Site4Drug: Predicting Drug-Binding Target Sites with an AI Agent

2026-06-01Machine Learning

Machine Learning
AI summary

The authors developed Site4Drug, a tool that helps scientists figure out the best places on a protein to target with drugs, especially for tricky membrane proteins. Unlike other methods, Site4Drug suggests what type of drug (like an antibody or a small molecule) might work best based on detailed protein features. It provides a ranked list of target sites along with helpful info about risks and evidence, making the decision easier and more reliable. Their approach aims to avoid picking spots that look good chemically but aren't actually reachable or useful biologically.
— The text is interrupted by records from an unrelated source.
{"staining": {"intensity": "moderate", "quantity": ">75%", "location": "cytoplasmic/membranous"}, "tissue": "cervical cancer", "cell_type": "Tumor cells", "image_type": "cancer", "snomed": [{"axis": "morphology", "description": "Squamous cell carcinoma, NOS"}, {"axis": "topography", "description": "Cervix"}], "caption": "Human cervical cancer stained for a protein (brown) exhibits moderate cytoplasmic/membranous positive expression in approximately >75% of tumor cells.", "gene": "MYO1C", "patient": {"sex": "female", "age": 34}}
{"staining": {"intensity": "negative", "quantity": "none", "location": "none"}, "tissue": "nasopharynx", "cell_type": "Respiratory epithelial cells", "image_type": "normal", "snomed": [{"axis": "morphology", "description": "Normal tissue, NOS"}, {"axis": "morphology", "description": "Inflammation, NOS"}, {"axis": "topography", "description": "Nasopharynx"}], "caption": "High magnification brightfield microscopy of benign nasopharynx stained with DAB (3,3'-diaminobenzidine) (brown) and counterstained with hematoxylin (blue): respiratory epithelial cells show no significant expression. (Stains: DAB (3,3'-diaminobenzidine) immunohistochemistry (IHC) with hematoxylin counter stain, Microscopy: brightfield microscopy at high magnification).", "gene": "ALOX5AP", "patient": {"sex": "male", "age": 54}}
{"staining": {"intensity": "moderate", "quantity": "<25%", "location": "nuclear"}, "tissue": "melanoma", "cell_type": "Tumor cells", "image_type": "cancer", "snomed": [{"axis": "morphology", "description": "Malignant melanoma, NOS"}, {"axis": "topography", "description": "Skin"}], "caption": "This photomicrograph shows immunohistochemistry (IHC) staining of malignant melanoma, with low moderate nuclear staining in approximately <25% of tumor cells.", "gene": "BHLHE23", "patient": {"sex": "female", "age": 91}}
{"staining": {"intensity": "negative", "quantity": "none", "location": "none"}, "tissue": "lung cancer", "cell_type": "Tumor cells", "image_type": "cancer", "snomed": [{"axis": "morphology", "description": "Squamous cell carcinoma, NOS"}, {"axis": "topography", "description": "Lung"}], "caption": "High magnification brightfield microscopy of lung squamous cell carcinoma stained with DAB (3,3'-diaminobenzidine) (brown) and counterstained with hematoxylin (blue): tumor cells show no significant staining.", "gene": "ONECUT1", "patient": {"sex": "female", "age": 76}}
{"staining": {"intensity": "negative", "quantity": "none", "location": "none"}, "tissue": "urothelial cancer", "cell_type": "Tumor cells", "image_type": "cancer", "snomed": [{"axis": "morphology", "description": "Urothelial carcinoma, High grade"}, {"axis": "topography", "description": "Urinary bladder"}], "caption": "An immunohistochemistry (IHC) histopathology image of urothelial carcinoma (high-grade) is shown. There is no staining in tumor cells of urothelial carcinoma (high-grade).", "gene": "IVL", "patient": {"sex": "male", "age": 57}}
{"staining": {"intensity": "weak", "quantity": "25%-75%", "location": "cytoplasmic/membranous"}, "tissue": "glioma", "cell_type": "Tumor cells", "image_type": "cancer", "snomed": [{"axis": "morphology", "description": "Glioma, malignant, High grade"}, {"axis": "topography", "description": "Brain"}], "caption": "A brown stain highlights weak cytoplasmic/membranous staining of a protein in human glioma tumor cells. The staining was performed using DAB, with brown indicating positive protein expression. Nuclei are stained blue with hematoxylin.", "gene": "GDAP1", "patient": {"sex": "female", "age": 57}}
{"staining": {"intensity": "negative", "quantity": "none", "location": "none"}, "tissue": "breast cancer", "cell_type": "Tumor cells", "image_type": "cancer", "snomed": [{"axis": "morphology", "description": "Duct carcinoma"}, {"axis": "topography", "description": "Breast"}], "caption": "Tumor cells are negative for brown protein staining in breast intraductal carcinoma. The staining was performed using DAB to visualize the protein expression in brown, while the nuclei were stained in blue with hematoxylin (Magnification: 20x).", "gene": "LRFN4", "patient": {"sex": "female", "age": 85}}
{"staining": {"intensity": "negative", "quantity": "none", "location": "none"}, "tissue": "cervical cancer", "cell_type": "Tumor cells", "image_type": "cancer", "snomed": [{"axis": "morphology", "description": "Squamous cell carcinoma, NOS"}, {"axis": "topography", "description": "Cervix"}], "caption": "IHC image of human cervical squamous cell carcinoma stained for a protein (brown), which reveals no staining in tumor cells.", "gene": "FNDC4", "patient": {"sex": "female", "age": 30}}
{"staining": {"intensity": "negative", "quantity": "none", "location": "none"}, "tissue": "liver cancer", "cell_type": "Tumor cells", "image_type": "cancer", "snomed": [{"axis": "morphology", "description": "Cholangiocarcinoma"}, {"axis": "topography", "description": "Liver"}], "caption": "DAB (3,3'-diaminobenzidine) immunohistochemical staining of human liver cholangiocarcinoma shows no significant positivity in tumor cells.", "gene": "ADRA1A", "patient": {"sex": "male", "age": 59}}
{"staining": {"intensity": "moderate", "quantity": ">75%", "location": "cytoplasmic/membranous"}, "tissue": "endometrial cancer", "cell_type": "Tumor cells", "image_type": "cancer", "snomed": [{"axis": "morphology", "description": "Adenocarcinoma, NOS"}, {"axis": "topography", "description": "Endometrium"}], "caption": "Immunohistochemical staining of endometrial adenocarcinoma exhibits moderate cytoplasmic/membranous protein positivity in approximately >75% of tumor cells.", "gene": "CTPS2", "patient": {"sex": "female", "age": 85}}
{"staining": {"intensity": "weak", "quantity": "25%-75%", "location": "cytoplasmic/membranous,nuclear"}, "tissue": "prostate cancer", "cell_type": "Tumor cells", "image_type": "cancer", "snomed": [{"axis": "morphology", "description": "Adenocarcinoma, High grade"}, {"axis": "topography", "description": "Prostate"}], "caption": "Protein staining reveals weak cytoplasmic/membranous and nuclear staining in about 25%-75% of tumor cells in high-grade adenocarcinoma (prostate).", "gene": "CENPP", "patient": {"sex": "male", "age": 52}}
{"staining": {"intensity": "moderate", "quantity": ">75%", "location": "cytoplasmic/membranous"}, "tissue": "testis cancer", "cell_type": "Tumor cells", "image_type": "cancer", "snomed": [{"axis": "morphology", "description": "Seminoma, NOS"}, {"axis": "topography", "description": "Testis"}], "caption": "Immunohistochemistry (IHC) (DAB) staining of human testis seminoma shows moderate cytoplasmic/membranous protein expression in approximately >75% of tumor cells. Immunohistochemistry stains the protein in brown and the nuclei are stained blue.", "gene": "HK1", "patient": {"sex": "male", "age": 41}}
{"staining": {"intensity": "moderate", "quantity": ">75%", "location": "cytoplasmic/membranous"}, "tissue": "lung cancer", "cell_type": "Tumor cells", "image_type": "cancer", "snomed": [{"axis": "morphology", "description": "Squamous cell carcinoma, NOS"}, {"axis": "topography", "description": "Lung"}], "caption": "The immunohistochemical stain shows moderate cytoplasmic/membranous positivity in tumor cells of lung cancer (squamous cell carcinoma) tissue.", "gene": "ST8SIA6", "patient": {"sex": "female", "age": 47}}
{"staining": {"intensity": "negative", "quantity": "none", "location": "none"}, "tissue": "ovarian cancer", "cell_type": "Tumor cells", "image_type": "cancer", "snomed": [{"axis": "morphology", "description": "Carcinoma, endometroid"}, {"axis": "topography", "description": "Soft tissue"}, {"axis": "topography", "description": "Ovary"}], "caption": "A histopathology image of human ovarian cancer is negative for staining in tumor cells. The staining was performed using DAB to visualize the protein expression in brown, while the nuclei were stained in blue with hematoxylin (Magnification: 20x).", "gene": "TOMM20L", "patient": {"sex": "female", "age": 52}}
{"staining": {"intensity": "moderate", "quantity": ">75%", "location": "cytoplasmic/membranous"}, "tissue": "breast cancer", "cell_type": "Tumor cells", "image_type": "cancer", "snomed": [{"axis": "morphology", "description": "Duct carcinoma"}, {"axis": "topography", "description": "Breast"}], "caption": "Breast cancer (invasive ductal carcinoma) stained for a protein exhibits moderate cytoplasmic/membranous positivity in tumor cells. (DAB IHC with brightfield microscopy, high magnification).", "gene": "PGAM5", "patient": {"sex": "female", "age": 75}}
protein targetingmembrane proteinsdrug modalitybinding sitepost-translational modificationshydropathydisulfide bondssmall-molecule drugsantibodiespeptides
Authors
Taehan Kim, Sarrah Rose Mikhail Leung, Bharat Mekala, Jeongbin Park
Abstract
Selecting where to intervene on a protein (i.e., choosing a targetable site) is often a more ambiguous and failure-prone bottleneck than selecting what binds, especially for membrane proteins where accessibility, topology, and post-translational modifications (PTMs) constrain actionable regions. We present Site4Drug, a modality-aware site-finding agent that outputs a ranked list of targetable regions with explicit constraints, evidence summaries, risk flags, and a traceable decision log. Rather than requiring users to specify the drug modality upfront, Site4Drug can recommend a binding modality (e.g., antibody/peptide-like vs small-molecule) from the same evidence used for site discovery, including topology, hydropathy, PTM propensity, disulfides, domain context, and sequence. Importantly, this evidence is applied consistently across modalities, including small-molecule pocket discovery, to avoid selecting chemically plausible but biologically occluded sites.